Der Trend zum Online-Kauf spiegelt sich den Marktforschern von Ipsos zufolge auch im Marktanteil der Versandapotheken wieder: Er liegt derzeit bei 1,5 Prozent und soll bis 2010 auf voraussichtlich acht Prozent steigen. In den USA wird er bereits heute auf 15 Prozent geschätzt. «In dem noch jungen Markt erwarten wir in den nächsten Jahren überdurchschnittlich hohe Wachstumsraten», sagte BITKOM-Hauptgeschäftsführer Bernhard Rohleder. Der Versandhandel biete Preisvorteile und bessere Vergleichsmöglichkeiten.
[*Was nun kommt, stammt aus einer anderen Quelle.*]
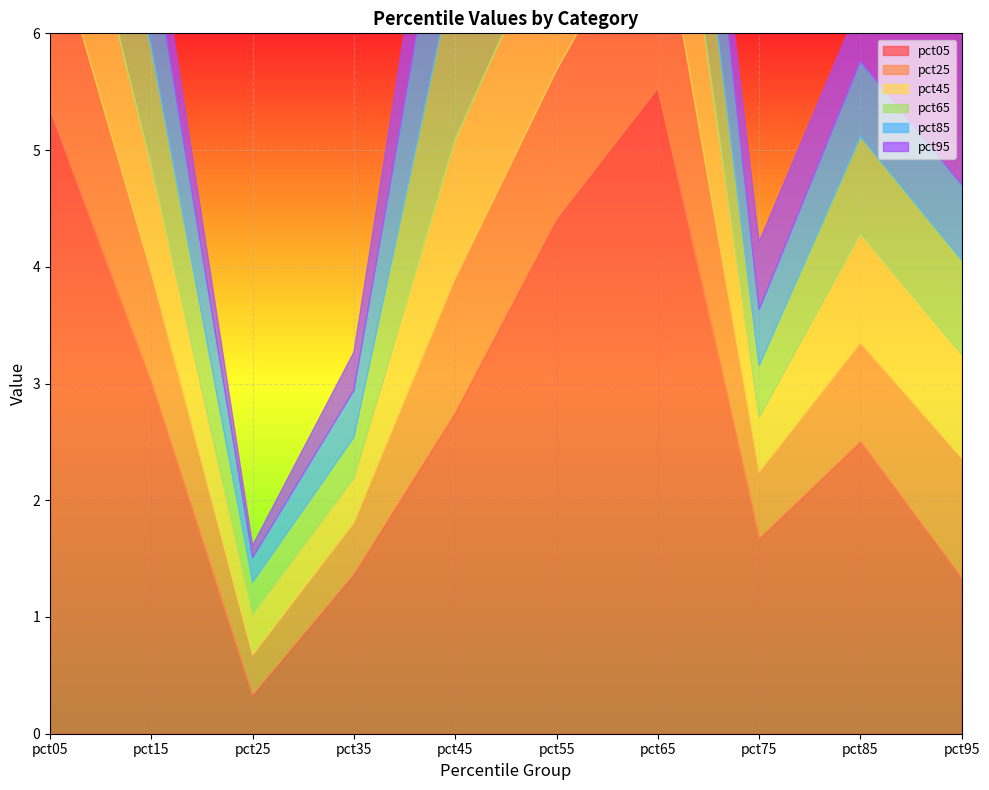

How many data points does each series have?

10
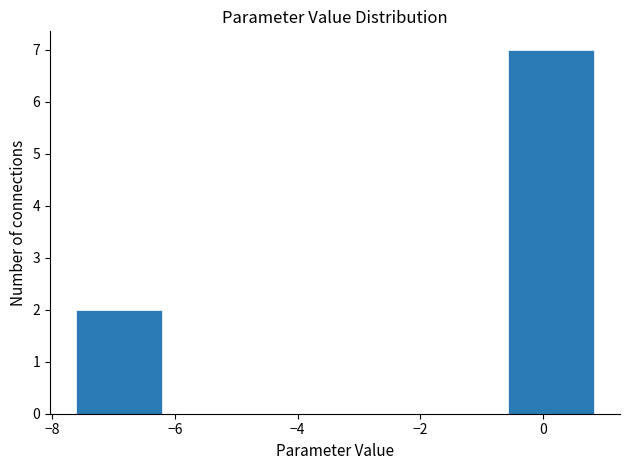

Reading left to right, transcribe this chart: for each bar, give the range it covers on the x-axis and its height. Neither the bar edges nor the heights are printed on the chart, so give them approximately, as read against the axes.

-7.6 to -6.2: 2
-6.2 to -4.8: 0
-4.8 to -3.4: 0
-3.4 to -2.0: 0
-2.0 to -0.6: 0
-0.6 to 0.8: 7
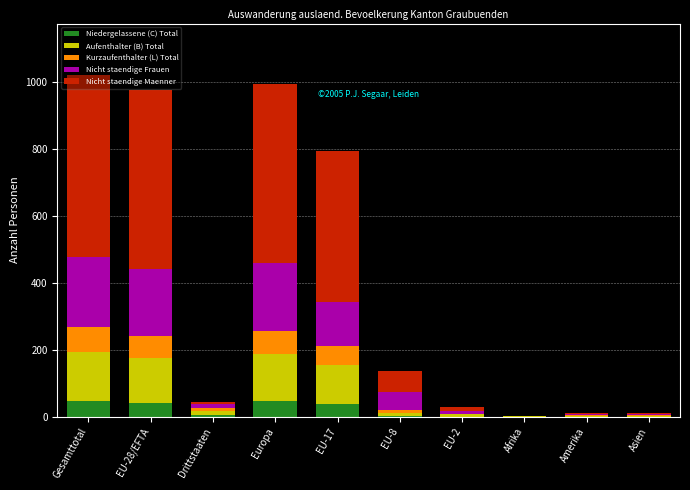

What position from the left is Gesamttotal?

1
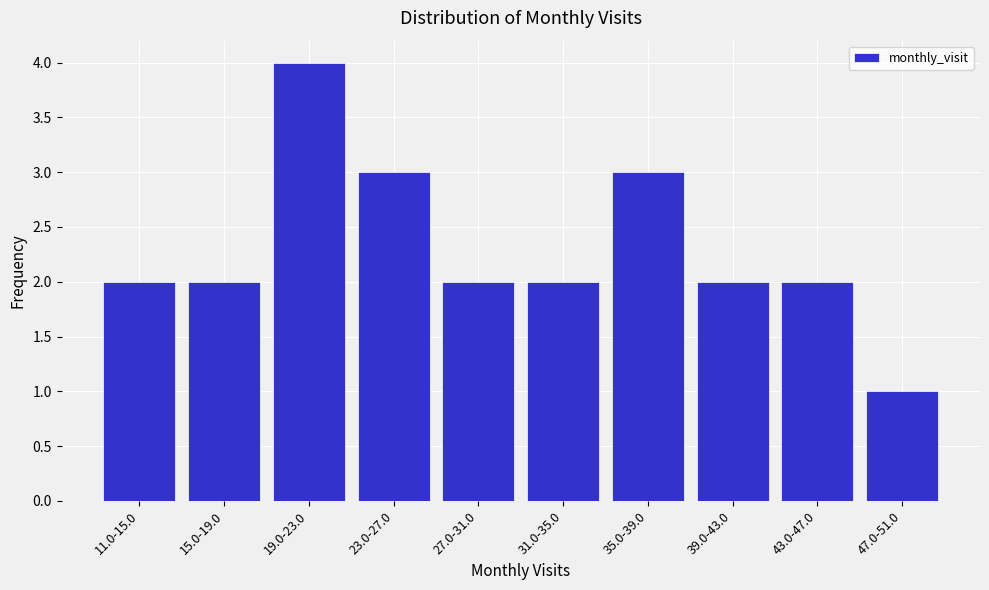

Reading left to right, what are all the values shown in this chart?

11.0-15.0=2	15.0-19.0=2	19.0-23.0=4	23.0-27.0=3	27.0-31.0=2	31.0-35.0=2	35.0-39.0=3	39.0-43.0=2	43.0-47.0=2	47.0-51.0=1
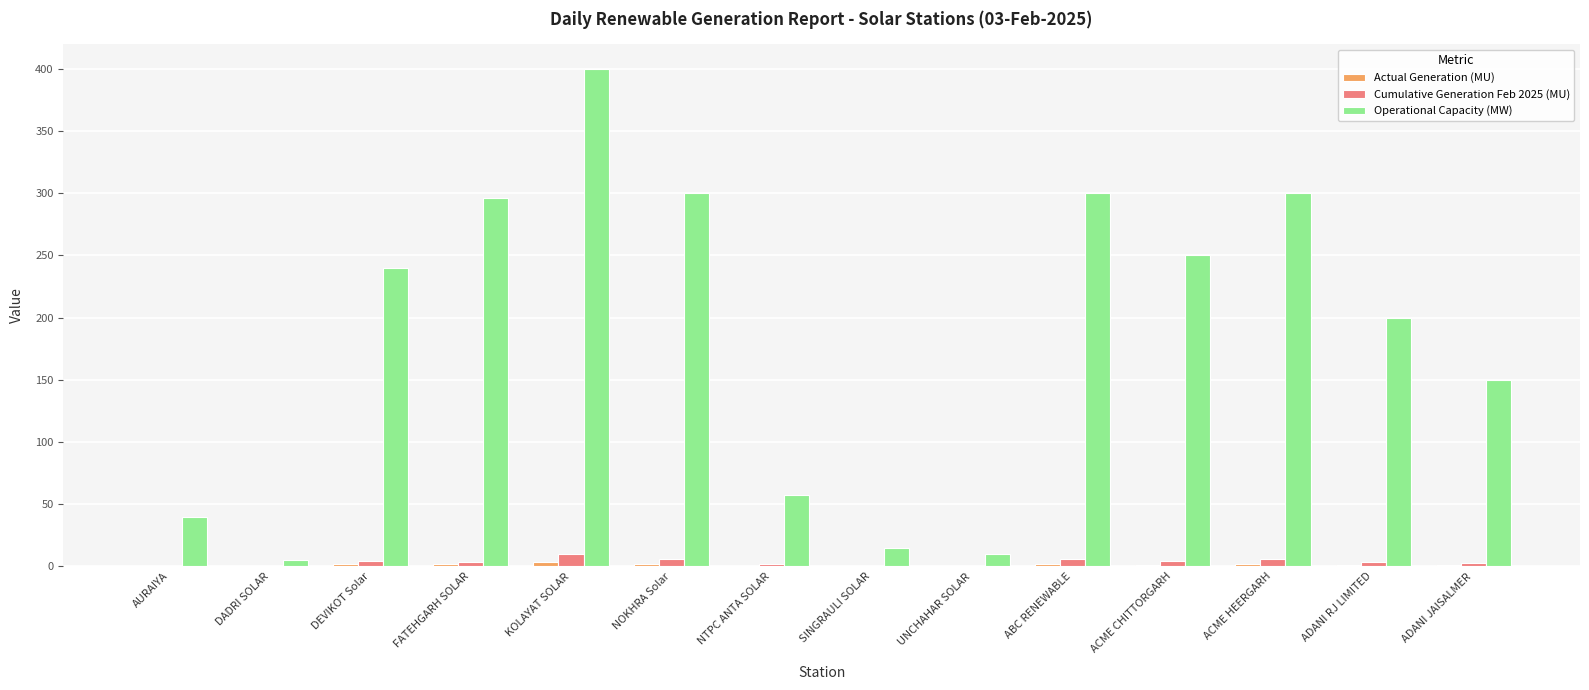

At which label is Operational Capacity (MW) closest to 202?

ADANI RJ LIMITED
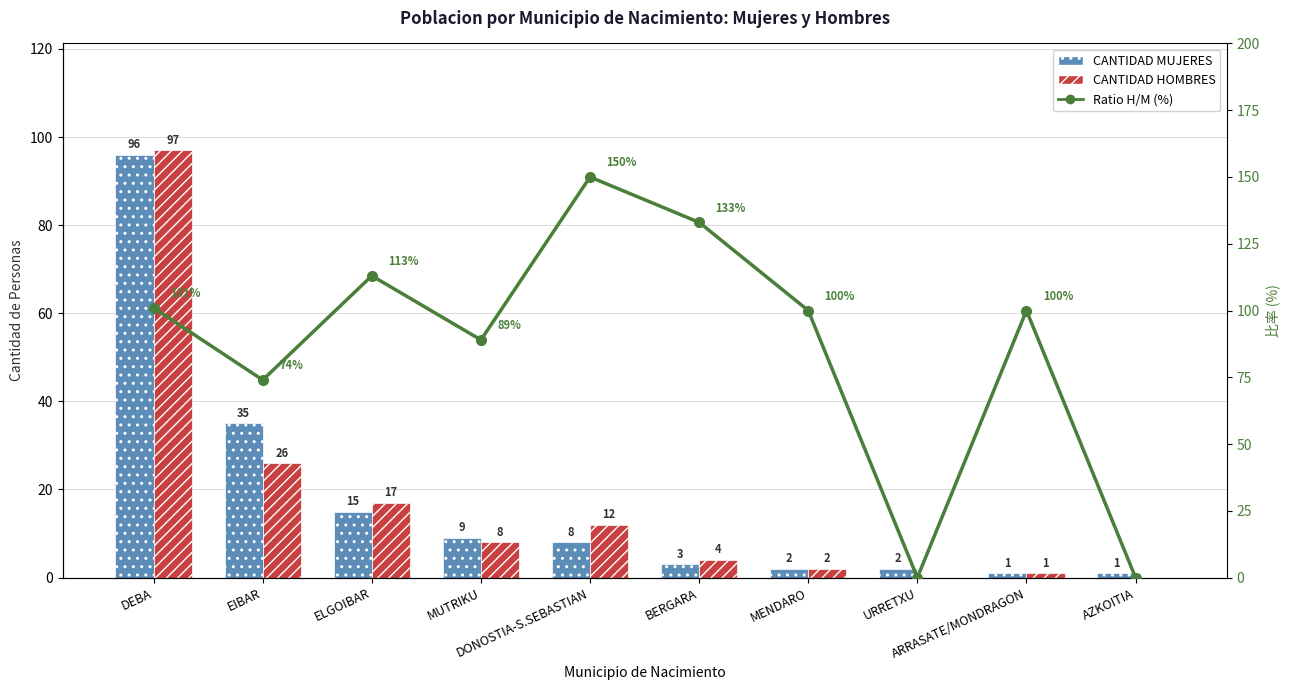

Which category has the lowest value in the 增加率（右軸） series?

URRETXU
Der Kauf rezeptpflichtiger Medikamente über das Internet ist seit Anfang 2004 erlaubt. Von den 21.500 öffentlichen Apotheken in Deutschland haben den Angaben zufolge inzwischen über 1.250 eine Zulassung als Versandapotheke. Diese böten rezeptfreie Medikamente bis zu 30 Prozent günstiger an. Einige Krankenkassen hätten darüber hinaus zusätzliche Preisnachlässe für ihre Mitglieder ausgehandelt.
Laut Umfrage werden in Deutschland vor allem rezeptfreie Arzneimittel im Internet bestellt. Zwei Drittel der befragten Online-Käufer gaben an, ausschließlich diese Art von Medikamenten zu ordern. Starke Zuwächse meldeten größere Versandapotheken aber auch bei rezeptpflichtigen Arzneimitteln. Insgesamt würden am häufigsten Schmerzmittel, Vitamine und Mineralstoffe sowie Erkältungsmedikamente online gekauft.